A qualified college should also be able to help military students use supplemental programs like the Yellow Ribbon Program. A provision of the Post-9/11 GI Bill, the Yellow Ribbon Program is designed to help students avoid up to 100% of the out-of-pocket tuition and fees that may exceed GI Bill tuition benefits. Military-friendly colleges will help military students receive additional funds through GI Bill provisions like the Yellow Ribbon Program without additional charges to the student’s entitlement.
Besides helping students leverage military student assistance, military-friendly colleges should provide additional accommodations for veterans and active service members. Military-friendly colleges will accept College Level Examination Programs or DANTES Subject Standardized Test exams for credit, and most will accept military training and experience for credit through the American Council on Education. Additionally, military-friendly colleges offer military student benefits such as: tuition discounts; in-state tuition without residency requirements; fee-waived applications; flexible schedules through evening, weekend, and online courses; and reenrollment without penalty for military students who are called to active duty.
Most military-friendly colleges will offer programs that further assist military students, their spouses and family members in achieving their education goals. Colleges will often partner with organizations like the Servicemembers Opportunity Colleges Degree Network System, an organization that works to provide educational opportunities to military students who, because of frequent relocation, have difficulty completing their college degrees. Furthermore, military-friendly colleges may offer programs like the Military Spouse Career Advancement Accounts, a program that provides up to $4,000 (over two years) of financial assistance for military spouses pursuing degree programs, licenses or credentials that lead to employment in portable career fields. A military-friendly college’s commitment to military students is demonstrated by its ability to leverage benefits and supplemental programs.

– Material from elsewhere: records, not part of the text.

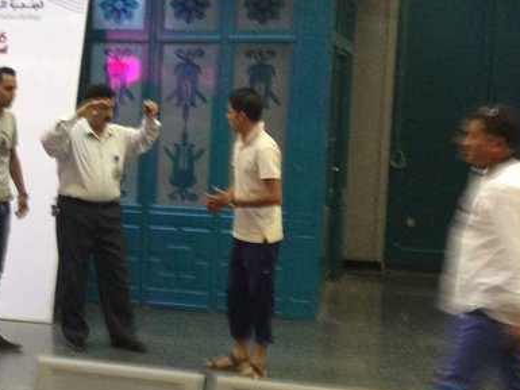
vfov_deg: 15.9
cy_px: 205
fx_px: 1397
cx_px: -31
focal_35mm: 93
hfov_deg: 20.2
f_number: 2.4
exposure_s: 1/20
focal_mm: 4.28
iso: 160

Veteran and active service members demand degree options that will serve them in today’s challenging economy. Colleges looking to appeal to the military student should offer two- and four-year degree options in areas such as management, leadership and public administration. Furthermore, military students typically require flexible degree schedules through day, night, and online courses. Military-friendly colleges must take note of these unique needs and respond accordingly.
In addition to flexible degree options, colleges must focus on career placement to ensure that military students are supported during their transition into the workplace. Colleges that offer support through internship opportunities, access to career counselors, and a network of military-friendly employers are able to provide the most essential support. Military-friendly colleges that have experienced veteran advisors and counselors on staff are able to connect military students with local VET REPS for career placement and guide students through upcoming transitions. Colleges should also leverage their business and community connections in order to guide military students from the classroom to the workforce in a systematic manner that generates career readiness and success.
With an estimated one million servicemembers, military spouses and family members expected to reenter the civilian workforce over the next five years, colleges’ roles have become more important than ever in the effort to decrease the unemployment rate among these individuals. By supporting veterans through their transition from the military to the workforce, colleges can make a significant impact on the individual success of each servicemember and the economy as a whole.